Изменить размер шрифта - +
Я и не огорчаюсь, Фаустина, погнали нас, как баранов, мы и пошли. Близок вечер, оттого еще грустней, в грузовике кто-то пробует запеть, и еще двое подтягивают, но когда уж очень грустно, то и не поется, и слышен теперь только шум мотора, и на ухабах людей бросает друг на друга — плохо закрепленный груз, швырнули нар в кузов навалом, нет, Жоан Мау-Темпо, это была скверная работа. Крестьян высаживают у въезда в Монте-Лавре — они стоят, сбившись в стаю, как темные птицы, а потом расходятся: одни в таверну — залить жажду и горечь, другие что-то бормочут, словно не в себе, а третьи, самые печальные, идут по домам. Что ж мы — куклы? Привезли — увезли, кто мне возместит этот день, у меня работа была в саду, если б не этот гад легавый, ничего, когда-нибудь с него спросится, — все эти угрозы себе под нос чуть-чуть заглушают боль где-то внутри, а мы ведь не знаем, как об этой боли рассказать, словами ее не определишь, вроде ничего не болит, в всего изуродовали. И Фаустина спрашивает: Ты уж не заболел ли? Жоан отвечает, что нет, не заболел, и все на этом, потому что чувств своих изъяснить он не может. Ты не огорчайся, Жоан. Я и не огорчаюсь, но легче ему станет, только когда он заснет на плече Фаустины. Тогда и снимется камень с души.

Поднимаются хозяева в гору, чтобы солнце светило им одним — это тяжелый такой сон снится Жоану Мау-Темпо, — но у хозяев нет лица, а у горы нет названия, но просыпается ли Жоан Мау-Темпо или снова засыпает, хозяева все идут и идут, а он прокладывает этой процессии дорогу, корчует тяжелым своим заступом деревья, вырывает кустарник руками, и от колючего дрока уже кровоточат ладони, а хозяева веселой компанией идут и смеются и не сердятся, если он слишком долго возится, не понукают его, а терпеливо и кротко ждут, не ругают, не зовут гвардию — ждут, а пока что устраивают пикник, а он машет заступом, из последних сил скребет землю, выдирает корни и видит, как сверху по склону съезжают грузовики с надписью на бортах «Португальские излишки» — они направляются в Испанию, красным — ни вот столько не дадим, все пойдет тем, другим, святым и безгрешным, которые защищают меня, Жоана Мау-Темпо, не дадут мне попасть в ад, «долой», «смерть!», а по моим следам едет теперь какой-то сеньор верхом на лошади, а лошадь ту зовут, я знаю — это единственное, что я знаю, — Бом-Темпо, наконец-то лошади стали долго жить.
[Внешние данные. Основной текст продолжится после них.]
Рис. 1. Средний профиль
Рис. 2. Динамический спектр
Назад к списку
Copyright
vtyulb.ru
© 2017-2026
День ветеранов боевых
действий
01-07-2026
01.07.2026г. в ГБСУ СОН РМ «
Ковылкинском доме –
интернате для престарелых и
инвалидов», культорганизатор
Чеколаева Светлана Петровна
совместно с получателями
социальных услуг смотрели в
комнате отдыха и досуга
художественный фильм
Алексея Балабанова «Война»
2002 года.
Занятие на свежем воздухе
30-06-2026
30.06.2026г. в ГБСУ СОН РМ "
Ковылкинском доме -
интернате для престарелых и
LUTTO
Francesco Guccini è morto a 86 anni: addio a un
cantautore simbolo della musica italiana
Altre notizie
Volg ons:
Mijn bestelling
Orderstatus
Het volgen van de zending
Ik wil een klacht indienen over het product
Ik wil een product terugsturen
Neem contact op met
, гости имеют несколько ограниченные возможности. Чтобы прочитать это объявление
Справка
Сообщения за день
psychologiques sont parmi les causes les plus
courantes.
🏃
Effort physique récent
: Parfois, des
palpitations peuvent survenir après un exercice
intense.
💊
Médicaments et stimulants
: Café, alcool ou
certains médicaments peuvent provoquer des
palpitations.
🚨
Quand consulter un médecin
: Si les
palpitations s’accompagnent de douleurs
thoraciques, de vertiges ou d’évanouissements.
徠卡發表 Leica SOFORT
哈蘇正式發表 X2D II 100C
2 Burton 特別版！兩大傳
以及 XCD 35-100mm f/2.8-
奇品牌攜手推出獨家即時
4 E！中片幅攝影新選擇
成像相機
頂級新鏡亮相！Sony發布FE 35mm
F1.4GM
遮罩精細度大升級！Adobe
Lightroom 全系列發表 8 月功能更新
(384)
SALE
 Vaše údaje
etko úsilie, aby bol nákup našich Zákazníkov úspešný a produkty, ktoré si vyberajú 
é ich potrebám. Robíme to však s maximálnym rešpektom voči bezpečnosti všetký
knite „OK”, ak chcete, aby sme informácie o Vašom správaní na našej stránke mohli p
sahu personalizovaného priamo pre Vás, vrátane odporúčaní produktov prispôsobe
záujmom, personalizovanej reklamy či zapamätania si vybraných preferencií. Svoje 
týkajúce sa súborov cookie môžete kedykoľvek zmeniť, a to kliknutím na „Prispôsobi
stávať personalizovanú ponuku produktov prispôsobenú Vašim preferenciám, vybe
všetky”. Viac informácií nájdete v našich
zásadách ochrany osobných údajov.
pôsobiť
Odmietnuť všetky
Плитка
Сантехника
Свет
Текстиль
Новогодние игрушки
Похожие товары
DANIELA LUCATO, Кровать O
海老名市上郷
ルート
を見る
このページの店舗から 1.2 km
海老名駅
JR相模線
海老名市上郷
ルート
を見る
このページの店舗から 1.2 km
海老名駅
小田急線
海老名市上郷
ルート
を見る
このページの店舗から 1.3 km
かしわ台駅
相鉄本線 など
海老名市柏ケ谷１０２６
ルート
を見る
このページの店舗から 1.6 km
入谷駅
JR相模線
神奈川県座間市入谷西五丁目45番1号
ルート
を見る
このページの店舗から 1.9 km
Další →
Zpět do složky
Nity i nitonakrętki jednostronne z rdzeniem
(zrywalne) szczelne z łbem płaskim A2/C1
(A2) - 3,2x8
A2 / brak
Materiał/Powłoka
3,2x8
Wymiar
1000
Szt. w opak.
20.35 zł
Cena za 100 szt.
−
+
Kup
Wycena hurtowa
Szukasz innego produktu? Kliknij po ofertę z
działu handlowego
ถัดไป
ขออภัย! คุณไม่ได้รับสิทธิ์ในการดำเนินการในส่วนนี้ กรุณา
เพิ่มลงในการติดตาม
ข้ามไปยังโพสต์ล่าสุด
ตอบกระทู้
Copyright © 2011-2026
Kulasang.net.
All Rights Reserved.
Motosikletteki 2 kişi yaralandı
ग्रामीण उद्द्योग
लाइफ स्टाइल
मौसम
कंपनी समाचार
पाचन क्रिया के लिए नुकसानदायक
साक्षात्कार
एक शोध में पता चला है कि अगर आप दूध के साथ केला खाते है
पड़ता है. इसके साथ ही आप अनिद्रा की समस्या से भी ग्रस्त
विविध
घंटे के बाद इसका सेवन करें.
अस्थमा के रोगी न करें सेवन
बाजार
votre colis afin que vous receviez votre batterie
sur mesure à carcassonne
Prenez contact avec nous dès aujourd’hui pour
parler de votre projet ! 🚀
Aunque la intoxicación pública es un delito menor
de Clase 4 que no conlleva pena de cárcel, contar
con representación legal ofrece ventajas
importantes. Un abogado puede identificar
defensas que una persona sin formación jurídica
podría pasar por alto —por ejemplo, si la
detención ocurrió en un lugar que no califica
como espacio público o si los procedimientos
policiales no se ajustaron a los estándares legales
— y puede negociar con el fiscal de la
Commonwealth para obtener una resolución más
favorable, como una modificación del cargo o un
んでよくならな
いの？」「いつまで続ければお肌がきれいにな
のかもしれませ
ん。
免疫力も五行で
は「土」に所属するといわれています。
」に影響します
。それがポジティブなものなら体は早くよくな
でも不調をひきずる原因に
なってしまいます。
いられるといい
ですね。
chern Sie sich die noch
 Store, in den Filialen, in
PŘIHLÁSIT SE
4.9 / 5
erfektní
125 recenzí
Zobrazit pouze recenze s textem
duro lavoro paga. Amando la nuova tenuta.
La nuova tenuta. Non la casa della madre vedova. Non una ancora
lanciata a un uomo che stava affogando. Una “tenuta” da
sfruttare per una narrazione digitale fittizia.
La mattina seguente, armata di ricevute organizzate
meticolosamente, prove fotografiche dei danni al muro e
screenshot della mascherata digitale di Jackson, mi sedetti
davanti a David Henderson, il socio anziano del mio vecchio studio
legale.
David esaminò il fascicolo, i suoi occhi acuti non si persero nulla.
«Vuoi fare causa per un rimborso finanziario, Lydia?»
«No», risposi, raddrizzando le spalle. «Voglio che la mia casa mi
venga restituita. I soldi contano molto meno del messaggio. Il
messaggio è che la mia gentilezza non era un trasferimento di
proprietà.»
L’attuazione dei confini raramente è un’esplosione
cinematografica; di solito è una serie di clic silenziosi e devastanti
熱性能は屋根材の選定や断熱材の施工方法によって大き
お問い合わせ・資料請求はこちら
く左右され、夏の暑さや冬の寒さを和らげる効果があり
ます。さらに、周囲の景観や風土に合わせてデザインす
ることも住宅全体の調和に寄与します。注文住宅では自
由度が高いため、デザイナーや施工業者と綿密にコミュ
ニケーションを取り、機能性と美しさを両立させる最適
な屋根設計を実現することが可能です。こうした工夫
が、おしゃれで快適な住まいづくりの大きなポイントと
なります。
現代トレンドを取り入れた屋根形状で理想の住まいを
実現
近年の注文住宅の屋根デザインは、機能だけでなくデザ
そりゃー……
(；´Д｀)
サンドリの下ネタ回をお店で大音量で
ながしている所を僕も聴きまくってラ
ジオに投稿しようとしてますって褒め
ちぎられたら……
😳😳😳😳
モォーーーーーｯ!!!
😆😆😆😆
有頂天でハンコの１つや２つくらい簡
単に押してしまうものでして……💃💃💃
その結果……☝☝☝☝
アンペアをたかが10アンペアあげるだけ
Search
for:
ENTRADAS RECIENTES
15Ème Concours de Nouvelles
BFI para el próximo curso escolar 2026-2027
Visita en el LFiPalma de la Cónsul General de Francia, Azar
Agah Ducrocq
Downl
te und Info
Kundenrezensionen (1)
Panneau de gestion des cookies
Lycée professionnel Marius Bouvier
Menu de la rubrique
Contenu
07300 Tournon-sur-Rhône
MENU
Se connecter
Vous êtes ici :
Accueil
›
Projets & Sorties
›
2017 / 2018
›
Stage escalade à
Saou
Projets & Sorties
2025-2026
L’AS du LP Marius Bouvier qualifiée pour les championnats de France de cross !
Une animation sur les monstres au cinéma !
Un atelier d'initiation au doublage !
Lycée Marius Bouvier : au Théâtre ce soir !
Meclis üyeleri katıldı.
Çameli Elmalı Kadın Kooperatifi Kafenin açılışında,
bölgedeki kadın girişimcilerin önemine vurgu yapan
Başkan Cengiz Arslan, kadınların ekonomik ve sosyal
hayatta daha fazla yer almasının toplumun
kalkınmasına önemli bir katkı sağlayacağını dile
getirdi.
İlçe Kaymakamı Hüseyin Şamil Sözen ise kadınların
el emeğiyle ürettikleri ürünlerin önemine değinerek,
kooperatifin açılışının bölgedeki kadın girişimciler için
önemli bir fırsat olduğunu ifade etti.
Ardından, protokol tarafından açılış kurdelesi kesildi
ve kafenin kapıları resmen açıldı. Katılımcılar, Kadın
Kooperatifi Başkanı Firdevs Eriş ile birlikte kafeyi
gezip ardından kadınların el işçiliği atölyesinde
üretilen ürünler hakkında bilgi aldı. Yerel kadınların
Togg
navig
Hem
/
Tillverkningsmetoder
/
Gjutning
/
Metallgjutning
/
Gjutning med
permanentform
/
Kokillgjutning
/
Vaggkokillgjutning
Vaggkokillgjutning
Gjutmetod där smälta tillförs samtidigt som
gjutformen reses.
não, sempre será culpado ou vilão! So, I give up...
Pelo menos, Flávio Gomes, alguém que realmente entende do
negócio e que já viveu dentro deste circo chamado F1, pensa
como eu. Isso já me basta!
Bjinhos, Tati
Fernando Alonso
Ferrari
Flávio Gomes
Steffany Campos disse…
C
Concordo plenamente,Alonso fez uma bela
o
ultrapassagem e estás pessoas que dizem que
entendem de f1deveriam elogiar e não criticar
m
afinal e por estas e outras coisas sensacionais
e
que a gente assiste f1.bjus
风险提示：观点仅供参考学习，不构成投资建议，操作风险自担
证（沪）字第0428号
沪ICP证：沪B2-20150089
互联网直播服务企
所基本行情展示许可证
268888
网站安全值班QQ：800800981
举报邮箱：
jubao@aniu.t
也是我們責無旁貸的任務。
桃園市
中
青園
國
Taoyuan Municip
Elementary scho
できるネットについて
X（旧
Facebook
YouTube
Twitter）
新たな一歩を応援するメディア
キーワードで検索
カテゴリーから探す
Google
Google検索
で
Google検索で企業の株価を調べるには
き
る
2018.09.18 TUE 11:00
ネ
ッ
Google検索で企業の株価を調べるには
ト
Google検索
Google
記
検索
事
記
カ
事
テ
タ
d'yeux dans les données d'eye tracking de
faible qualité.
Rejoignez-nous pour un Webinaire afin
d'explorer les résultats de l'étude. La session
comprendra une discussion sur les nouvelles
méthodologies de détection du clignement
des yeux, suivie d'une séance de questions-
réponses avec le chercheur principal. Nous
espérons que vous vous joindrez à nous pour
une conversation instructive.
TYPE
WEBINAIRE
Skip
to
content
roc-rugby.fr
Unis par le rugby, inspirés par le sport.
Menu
Просыпайся, Жоан, говорит жена, пора, а ведь на дворе еще глубокая ночь.

 

Вот эта машина тоже кажется очень сложной, а она ведь проста. Она называется «молотилка», и на этот раз слово определяет понятие точно, потому что она именно молотит, отделяет зерно от мякины, отбрасывает солому в одну сторону, а пшеницу — в другую. Это большой деревянный ящик на железных колесах, он соединен привод, ным ремнем с мотором, который гремит, грохочет, трясется и, простите, воняет. Ящик этот когда-то был выкрашен в ярко-желтый цвет, но палящее солнце и пыль сделали свое дело, и теперь он похож скорей на какой-нибудь холмик или бугор, а рядом стоят такие же приметы пересеченной местности — четырехугольные скирды соломы, и, когда солнце слепит, отличить их друг от друга трудновато, мотор прыгает, молотилка выплевывает солому и зерно, приводной ремень подрагивает в колеблющемся воздухе, и воздух кажется отражением солнца в зеркале, которое держат ангелочки — делать им больше нечего. В этом мареве снуют какие-то фигуры. Это люди, они были здесь и вчера и позавчера, и неделю назад, они не уходят отсюда с тех пор, как начался обмолот: их пятеро, один постарше, а четверо других помоложе — им лет по семнадцать-восемнадцать, и без опытного работника они этой каторги не выдержали бы. Они и спят на току — мотор умолкает глубокой ночью, а когда солнце еще не встало, раздается первый выстрел этого чудовища, которое кормят из бидонов черной липкой жидкостью, а потом, черт бы его драл, оно целый божий день трещит и грохочет так, что ушам больно.